I am trying to do KNN using Cosine Similarity in SciKIt Learn but it keep throwing these warnings. Can someone explain what is the meaning of these and why is it only coming when I am trying to fit a KNN model with cosine similarity and not with any other distance metric?
Code:
t0 = time.time()
count_vect = CountVectorizer()
X_train_counts = count_vect.fit_transform(X)
tfidf_transformer = TfidfTransformer()
X_train_tfidf = tfidf_transformer.fit_transform(X_train_counts)
vectorizer = TfidfVectorizer()
vec_fit = vectorizer.fit_transform(X)
t1 = time.time()
total = t1-t0
print "TF-IDF built:", total
#######################------------------------############################
t0 = time.time()
nbrs = NearestNeighbors(n_neighbors=20, algorithm='auto', metric=cosine_similarity)

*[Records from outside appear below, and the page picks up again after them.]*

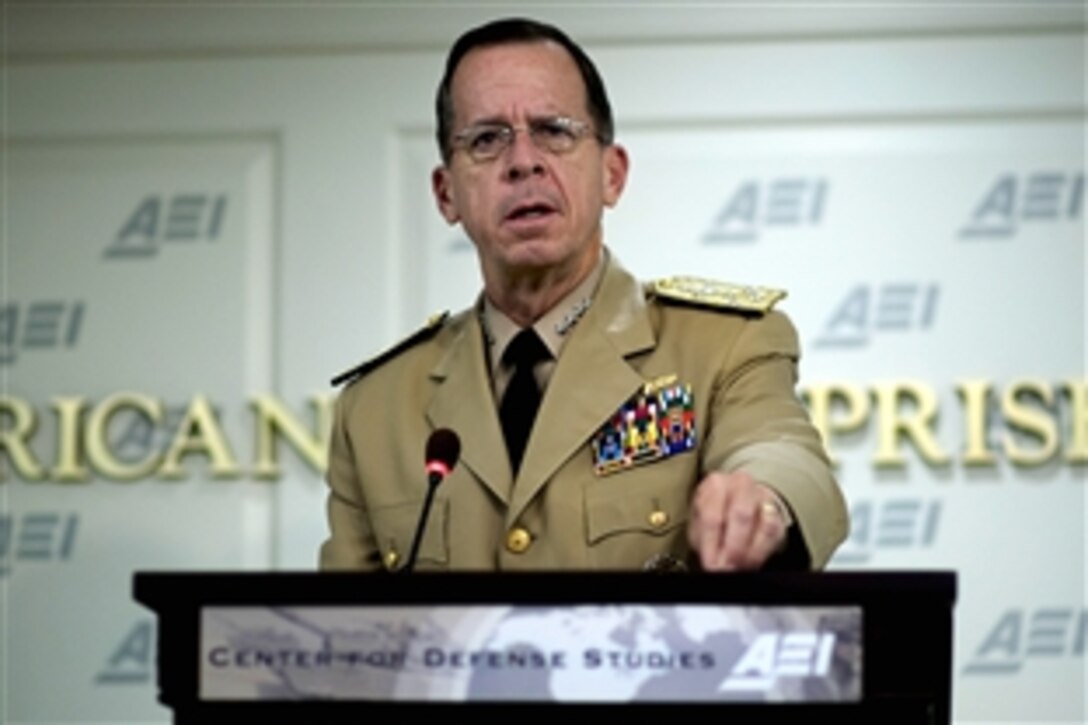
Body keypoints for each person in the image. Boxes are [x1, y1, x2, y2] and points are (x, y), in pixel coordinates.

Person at [319, 17, 848, 573]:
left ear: (612, 174)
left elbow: (784, 454)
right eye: (486, 139)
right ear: (446, 193)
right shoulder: (373, 409)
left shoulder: (725, 344)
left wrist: (761, 497)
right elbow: (343, 637)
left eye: (555, 130)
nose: (523, 161)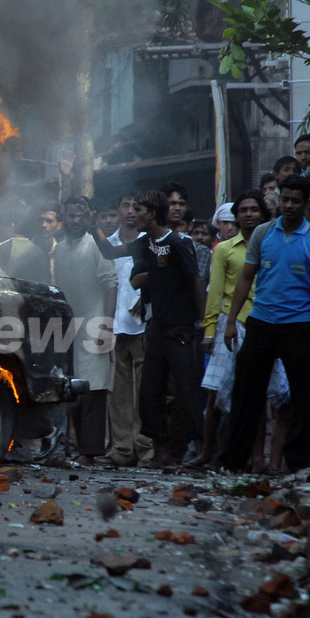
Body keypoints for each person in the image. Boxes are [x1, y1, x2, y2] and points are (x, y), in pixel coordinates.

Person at [220, 175, 310, 473]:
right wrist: (231, 321)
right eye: (285, 200)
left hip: (299, 325)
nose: (289, 205)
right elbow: (246, 278)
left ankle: (297, 463)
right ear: (279, 200)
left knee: (303, 397)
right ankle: (233, 461)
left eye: (296, 201)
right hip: (261, 323)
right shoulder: (263, 234)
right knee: (245, 394)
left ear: (305, 202)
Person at [194, 190, 289, 470]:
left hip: (264, 322)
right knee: (216, 391)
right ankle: (208, 452)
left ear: (263, 214)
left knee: (257, 393)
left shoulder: (273, 245)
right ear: (235, 216)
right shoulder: (223, 249)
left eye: (254, 210)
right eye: (243, 210)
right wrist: (210, 330)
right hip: (230, 322)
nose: (248, 214)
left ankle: (256, 457)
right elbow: (215, 293)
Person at [128, 190, 206, 467]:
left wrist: (205, 323)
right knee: (151, 391)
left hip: (181, 327)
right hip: (156, 326)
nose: (132, 214)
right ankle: (161, 452)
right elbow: (135, 280)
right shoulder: (145, 246)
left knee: (187, 390)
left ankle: (202, 449)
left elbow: (196, 281)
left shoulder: (179, 243)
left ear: (151, 213)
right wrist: (161, 272)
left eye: (138, 209)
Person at [52, 195, 117, 466]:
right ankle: (79, 447)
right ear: (62, 218)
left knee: (94, 387)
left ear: (90, 216)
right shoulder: (59, 249)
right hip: (70, 326)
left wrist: (106, 325)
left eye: (81, 215)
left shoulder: (96, 246)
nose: (76, 221)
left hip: (95, 322)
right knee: (74, 386)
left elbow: (111, 284)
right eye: (71, 215)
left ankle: (91, 451)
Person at [97, 192, 154, 467]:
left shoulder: (150, 242)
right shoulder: (107, 245)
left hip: (143, 325)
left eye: (135, 206)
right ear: (117, 210)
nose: (130, 211)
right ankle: (121, 448)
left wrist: (146, 298)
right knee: (117, 392)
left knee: (144, 390)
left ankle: (145, 448)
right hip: (115, 325)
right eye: (125, 205)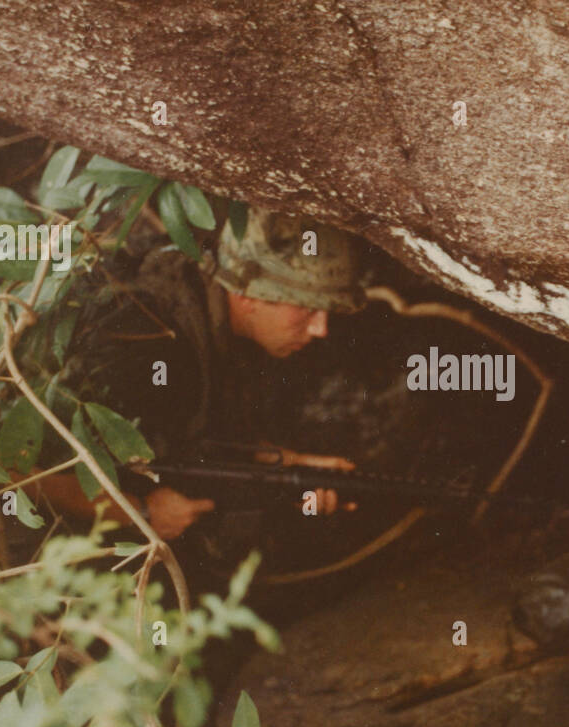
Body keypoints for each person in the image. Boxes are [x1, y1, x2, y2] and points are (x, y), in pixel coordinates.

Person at [34, 205, 366, 543]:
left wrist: (291, 466)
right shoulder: (141, 341)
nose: (321, 329)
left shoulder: (208, 299)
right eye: (307, 309)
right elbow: (13, 464)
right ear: (249, 296)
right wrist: (139, 513)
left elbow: (195, 437)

nbrs.fit(X_train_tfidf.toarray())#,Y)
#KD_TREE won't work here becuase it doesn't work with Sparse Matrix -- on giving it a dense matrix, it throws a memory error
t1 = time.time()
total = t1-t0
print "KNN Built:", total
Repeated Warning Msg:
C:\Anaconda2\lib\site-packages\sklearn\utils\validation.py:386: DeprecationWarning: Passing 1d arrays as data is depreca
ted in 0.17 and willraise ValueError in 0.19. Reshape your data either using X.reshape(-1, 1) if your data has a single
feature or X.reshape(1, -1) if it contains a single sample.
DeprecationWarning)
Upon Suggestion Tried doing this:
nbrs = NearestNeighbors(n_neighbors=20, algorithm='auto', metric=cosine_similarity)
nbrs.fit(numpy.array(X_train_tfidf).reshape(1, -1))
which throws the following error:
Traceback (most recent call last):
File ".\tf-idf.py", line 54, in <module>
nbrs.fit(numpy.array(X_train_tfidf).reshape(1, -1))
File "C:\Miniconda2\lib\site-packages\sklearn\neighbors\base.py", line 816, in fit
return self._fit(X)
File "C:\Miniconda2\lib\site-packages\sklearn\neighbors\base.py", line 221, in _fit
X = check_array(X, accept_sparse='csr')
File "C:\Miniconda2\lib\site-packages\sklearn\utils\validation.py", line 373, in check_array
array = np.array(array, dtype=dtype, order=order, copy=copy)
ValueError: setting an array element with a sequence.